TEMPEST-D data are publicly available. A spare TEMPEST-D instrument is being prepared to fly on the US Air Force Space Technology Program (STP) H8 mission launching next summer to the International Space Station. The instrument will join another technology demonstration sensor, the Compact Ocean Wind Vector Radiometer (COWVR), to demonstrate low-cost sensor technologies for the Air Force and acquire simultaneous surface wind and atmospheric sounding data over the ocean.

RainCube

RainCube CubeSat

A rendition of the CubeSat RainCube,.

Eval Peral, a researcher at NASA’s Jet Propulsion Laboratory, led RainCube’s development.

The six-unit CubeSat mission demonstrated the first radar instrument on a CubeSat. It validated a new architecture for Ka-band radars and an ultra-compact lightweight deployable Ka-band antenna in space to measure precipitation.

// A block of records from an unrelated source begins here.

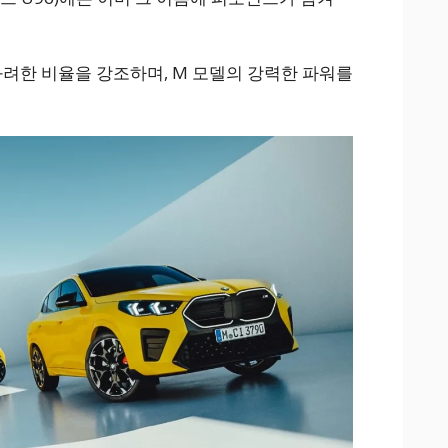
의 화려한 비율을 강조하며, M 모델의 강력한 파워를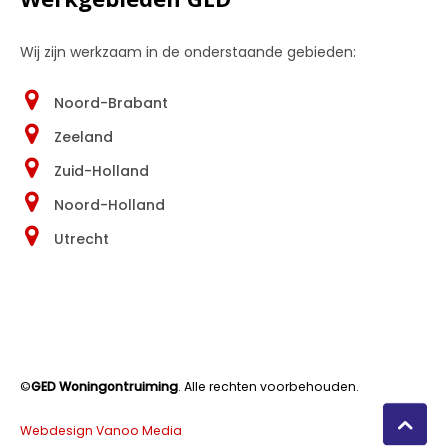
Wij zijn werkzaam in de onderstaande gebieden:
Noord-Brabant
Zeeland
Zuid-Holland
Noord-Holland
Utrecht
©
GED Woningontruiming
. Alle rechten voorbehouden.
Webdesign Vanoo Media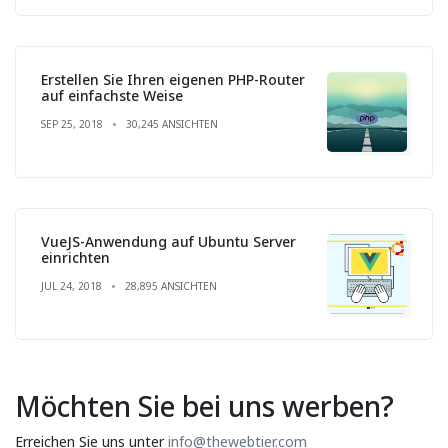
Erstellen Sie Ihren eigenen PHP-Router
auf einfachste Weise
SEP 25, 2018
30,245 ANSICHTEN
VueJS-Anwendung auf Ubuntu Server
einrichten
JUL 24, 2018
28,895 ANSICHTEN
Möchten Sie bei uns werben?
Erreichen Sie uns unter
info@thewebtier.com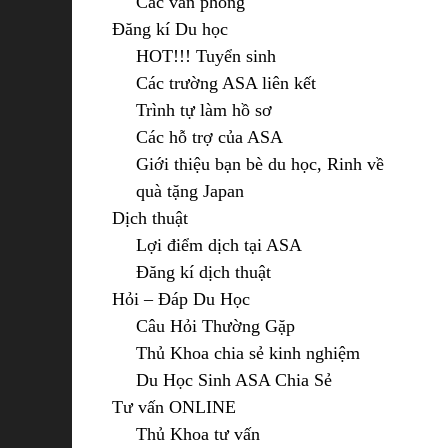
Các văn phòng
Đăng kí Du học
HOT!!! Tuyển sinh
Các trường ASA liên kết
Trình tự làm hồ sơ
Các hỗ trợ của ASA
Giới thiệu bạn bè du học, Rinh về
quà tặng Japan
Dịch thuật
Lợi điểm dịch tại ASA
Đăng kí dịch thuật
Hỏi – Đáp Du Học
Câu Hỏi Thường Gặp
Thủ Khoa chia sẻ kinh nghiệm
Du Học Sinh ASA Chia Sẻ
Tư vấn ONLINE
Thủ Khoa tư vấn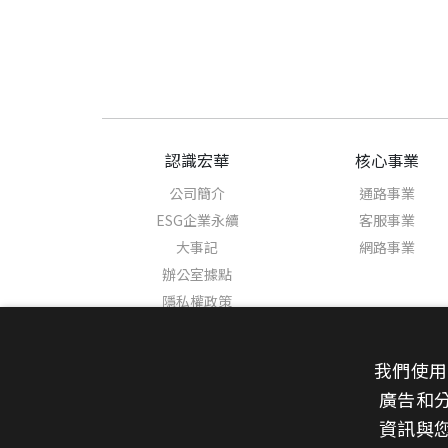
認識宏華
核心事業
公司簡介
通路事業
ESG企業永續
客服事業
大事記
網路事業
辦公室據點
隱私權政策
我們使用
廣告和
新聞中心
資訊與
最新消息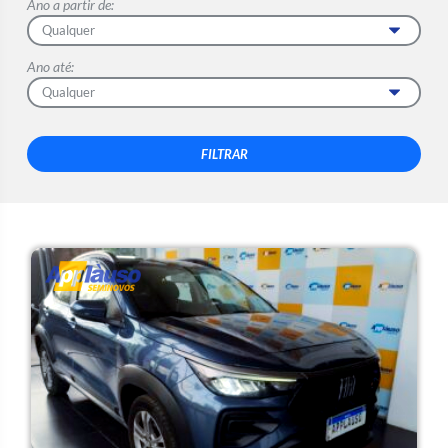
Ano a partir de:
Ano até: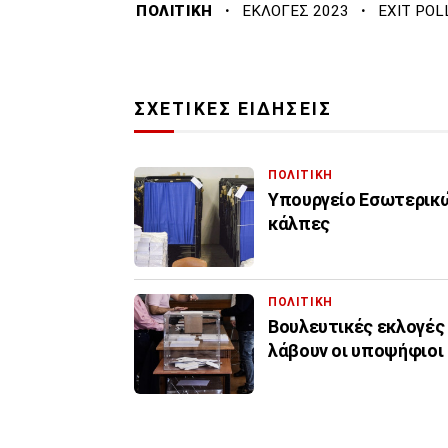
·
·
ΠΟΛΙΤΙΚΗ
ΕΚΛΟΓΕΣ 2023
EXIT POL
ΣΧΕΤΙΚΕΣ ΕΙΔΗΣΕΙΣ
ΠΟΛΙΤΙΚΗ
Υπουργείο Εσωτερικών
κάλπες
ΠΟΛΙΤΙΚΗ
Βουλευτικές εκλογές
λάβουν οι υποψήφιοι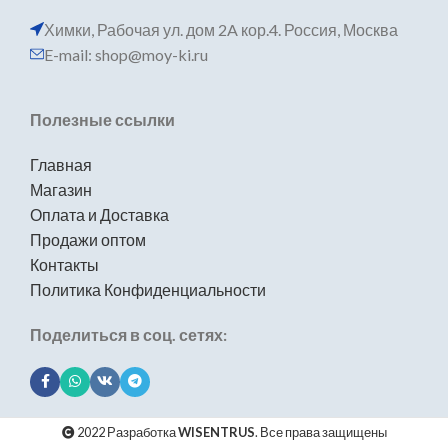
Химки, Рабочая ул. дом 2A кор.4. Россия, Москва
E-mail: shop@moy-ki.ru
Полезные ссылки
Главная
Магазин
Оплата и Доставка
Продажи оптом
Контакты
Политика Конфиденциальности
Поделиться в соц. сетях:
2022 Разработка
WISENTRUS
. Все права защищены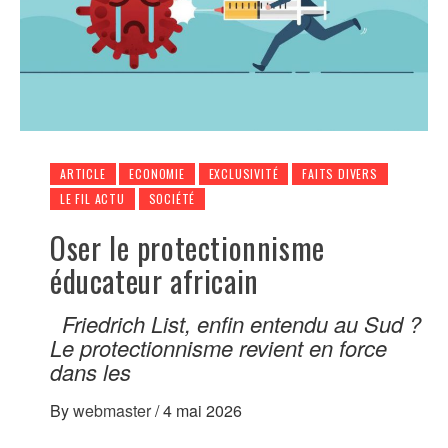
ARTICLE
ECONOMIE
EXCLUSIVITÉ
FAITS DIVERS
LE FIL ACTU
SOCIÉTÉ
Oser le protectionnisme
éducateur africain
Friedrich List, enfin entendu au Sud ?
Le protectionnisme revient en force
dans les
By
webmaster
/
4 mai 2026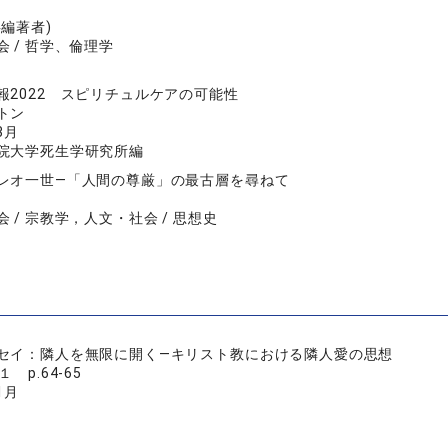
共編著者)
 / 哲学、倫理学
報2022 スピリチュルケアの可能性
トン
3月
院大学死生学研究所編
レオ一世―「人間の尊厳」の最古層を尋ねて
 / 宗教学，人文・社会 / 思想史
セイ：隣人を無限に開く―キリスト教における隣人愛の思想
 p.64-65
1月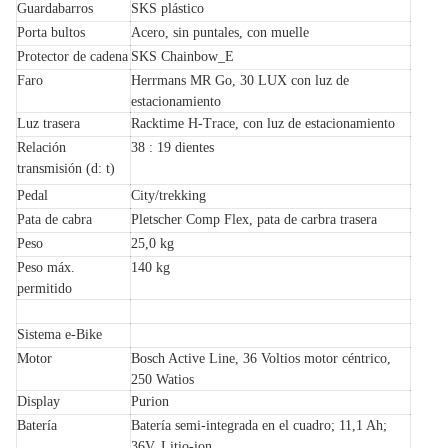
Guardabarros
SKS plástico
Porta bultos
Acero, sin puntales, con muelle
Protector de cadena
SKS Chainbow_E
Faro
Herrmans MR Go, 30 LUX con luz de
estacionamiento
Luz trasera
Racktime H-Trace, con luz de estacionamiento
Relación
38 : 19 dientes
transmisión (d: t)
Pedal
City/trekking
Pata de cabra
Pletscher Comp Flex, pata de carbra trasera
Peso
25,0 kg
Peso máx.
140 kg
permitido
Sistema e-Bike
Motor
Bosch Active Line, 36 Voltios motor céntrico,
250 Watios
Display
Purion
Batería
Batería semi-integrada en el cuadro; 11,1 Ah;
36V, Litio-ion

Over the past year, the RainCube mission has focused on better understanding the pulse compression performance of the radar instrument, improving ground models for processing the on-orbit radar instrument data, and improving the satellite’s pointing capability with new algorithms.

The RainCube team is also gearing up to perform an S-band downlink demonstration with the Amazon Web Services’ (AWS) Ground Network in 2020. This demonstration will help guide NASA on using these ground resources in future missions.

US patents were issued to two key elements of the RainCube radar payload – the parabolic deployable antenna and the offset IQ modulator. The article, “RainCube: the first ever radar measurements for a CubeSat in space,” received the 2019 SPIE JARS Best Paper for Photo-Optical Instrumentation and Design.

The team continues to make progress in the planned mission operations work, publish papers, and present on the successes and lessons learned for the project.